This is a fascinating time to be a gamer, particularly one developing policy games. The types of problems to be gamed, the technical support available to do so, and the importance of exercises' findings all seem imbued with unusual potential and urgency. The security challenges that we capture and present in strategic games are increasingly characterized by transnational, networked, and multilevel domestic, national, and international factors, all of which require new or, at least, sharpened tools to represent and assess. At the same time, a range of new tools, from distributed computer gaming systems to virtual reality, has become available. This article argues, however, that for practitioners writing virtually any game, the social sciences--economics, political science, and sociology--constitute the single most important source of both substantive theory and methodological insight.

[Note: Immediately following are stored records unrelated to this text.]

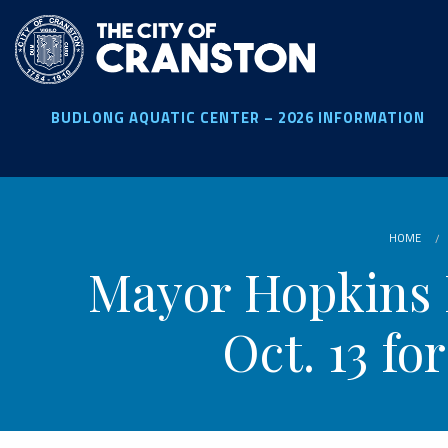
Skip
to
main
content
BUDLONG AQUATIC CENTER – 2026 INFORMATION
HOME
Mayor Hopkins 
Oct. 13 f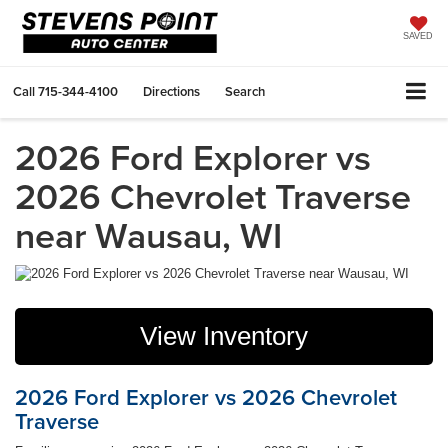
SAVED
Call
715-344-4100
Directions
Search
2026 Ford Explorer vs
2026 Chevrolet Traverse
near Wausau, WI
View Inventory
2026 Ford Explorer vs 2026 Chevrolet
Traverse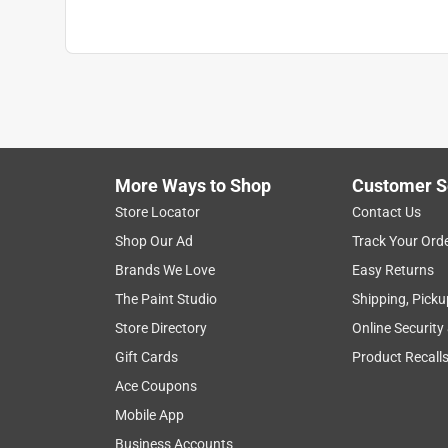
More Ways to Shop
Customer S
Store Locator
Contact Us
Shop Our Ad
Track Your Ord
Brands We Love
Easy Returns
The Paint Studio
Shipping, Picku
Store Directory
Online Security
Gift Cards
Product Recall
Ace Coupons
Mobile App
Business Accounts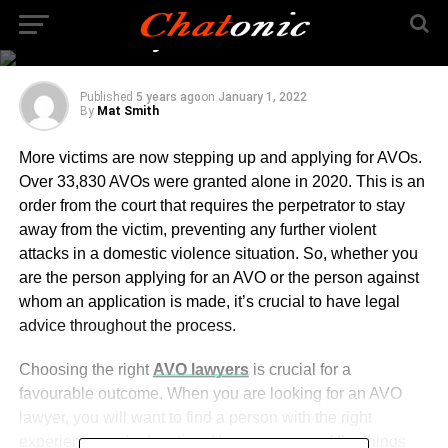
While You are Looking
for AVO Lawyer
Published
5 years ago
on
January 1, 2022
By
Mat Smith
More victims are now stepping up and applying for AVOs.
Over 33,830 AVOs were granted alone in 2020. This is an
order from the court that requires the perpetrator to stay
away from the victim, preventing any further violent
attacks in a domestic violence situation. So, whether you
are the person applying for an AVO or the person against
whom an application is made, it’s crucial to have legal
advice throughout the process.
Choosing the right
AVO lawyers
is crucial for a
favourable outcome. When you are looking for an AVO
lawyer, you will want to find a person with the right
experience and education. Here are some of the things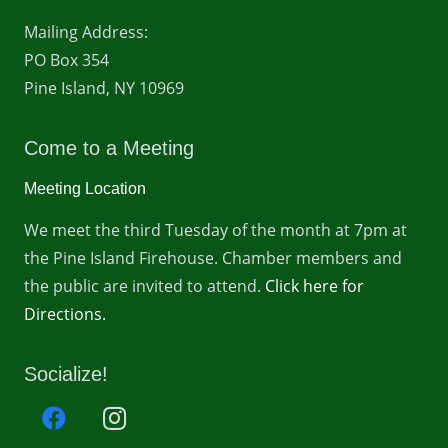
Mailing Address:
PO Box 354
Pine Island, NY 10969
Come to a Meeting
Meeting Location
We meet the third Tuesday of the month at 7pm at
the Pine Island Firehouse. Chamber members and
the public are invited to attend.
Click here for
Directions.
Socialize!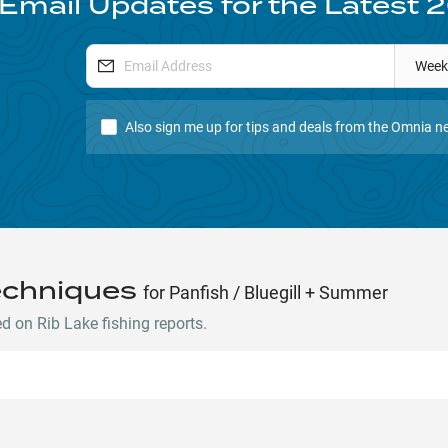
 Email Updates for the Latest
2
Week
Also sign me up for tips and deals from the Omnia ne
echniques
for Panfish / Bluegill + Summer
 on Rib Lake fishing reports.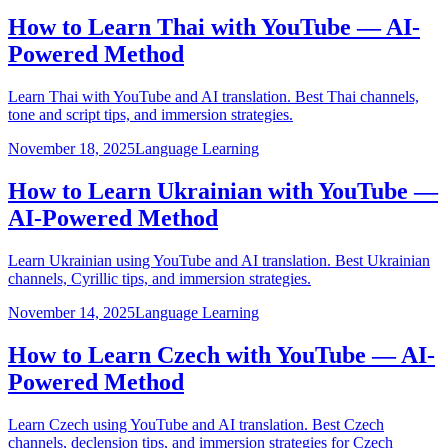
How to Learn Thai with YouTube — AI-
Powered Method
Learn Thai with YouTube and AI translation. Best Thai channels,
tone and script tips, and immersion strategies.
November 18, 2025
Language Learning
How to Learn Ukrainian with YouTube —
AI-Powered Method
Learn Ukrainian using YouTube and AI translation. Best Ukrainian
channels, Cyrillic tips, and immersion strategies.
November 14, 2025
Language Learning
How to Learn Czech with YouTube — AI-
Powered Method
Learn Czech using YouTube and AI translation. Best Czech
channels, declension tips, and immersion strategies for Czech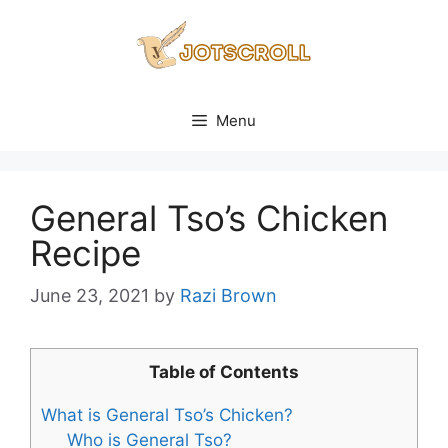
Skip
to
content
Menu
General Tso’s Chicken
Recipe
June 23, 2021
by
Razi Brown
Table of Contents
What is General Tso’s Chicken?
Who is General Tso?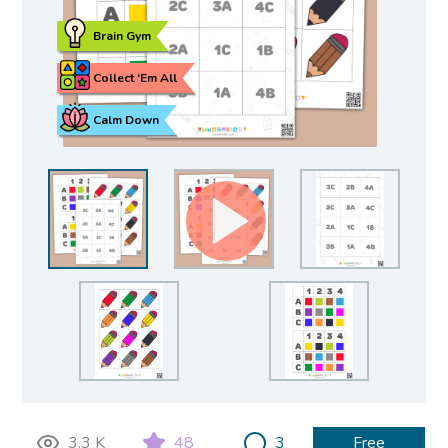
Brain Gym
Collect ‘Em All
Calm Down
3.3 K
48
3
Free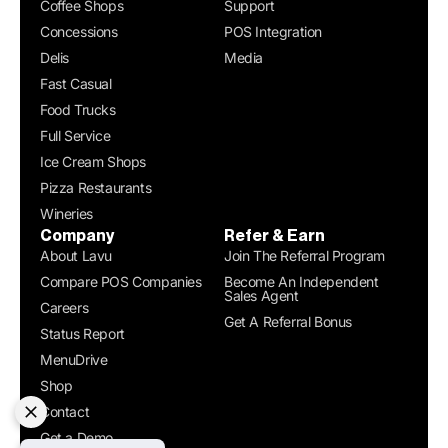
Coffee Shops
Support
Concessions
POS Integration
Delis
Media
Fast Casual
Food Trucks
Full Service
Ice Cream Shops
Pizza Restaurants
Wineries
Company
Refer & Earn
About Lavu
Join The Referral Program
Compare POS Companies
Become An Independent
Sales Agent
Careers
Get A Referral Bonus
Status Report
MenuDrive
Shop
Contact
Get a Demo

The simple explanation behind this assertion is that almost all strategic level policy problems are also social science problems; they concern how actors, whether individuals, groups, bureaucracies, social movements, or nations, make calculated decisions with respect to their interests and environment, construct social institutions and rules to further those goals, and compete for goods allocated in ways influenced by all of the above. This article briefly highlights some ways in which social scientists have theorized and tested hypotheses about how and why actors make and break rules, and the relevance of these efforts to gaming.
Game Theory Is Not a Theory of Gaming
Game theory is, of course, the social science tool mostly widely associated with gaming. Game theory is not a theory of wargaming, policy gaming, or strategic gaming, but rather a tool of applied mathematics used widely across the social sciences.
If one is writing and executing tabletop exercises, one is, in fact, doing almost the opposite of game theory--but it is useful to review the discipline nonetheless, for its approach yields concepts useful to gamers in both their parsimony and generalizability.
Game theorists create mathematical models of interdependent decisionmaking. These models represent how rational players make calculated decisions, anticipating other players' reactions on the basis of their preferences that yield certain outcomes. In other words, a game is some set of rules, giving a group of players choices that result in different payoffs. The "game" is for players to determine the choice that gets them the biggest payoff, taking into account the ways that they anticipate other players responding to them. (1) Taken together, these concepts--rational actors, rules presenting players with some set of choices, and outcomes with some payoffs--define the game.
In tabletop exercises, designers do not express these factors in diagrams or equations but rather in detailed scenarios rich in contextual detail. Even though the "rules" may be no more elaborate than a description of the state of the world within the game and the instruction that players should describe their best response to it, these key elements are embedded within every good scenario: some set of rules that shape the players' options--options that will have different potential payoffs and can be assumed to elicit some reaction from other players. Games may hold some factors constant (such as a game with only a blue team, in which the reactions of "opponents" are not explicitly projected) or just describe them cursorily (a scene-setting scenario that tells participants which sandbox they are playing in and the context that shapes their decisions but that may not restrict their decision options beyond that). But it is useful for gamers to keep in mind that an effective exercise will have all of these components explicitly or implicitly and, just as important, the postexercise analysis should address them and explain why they were instantiated as …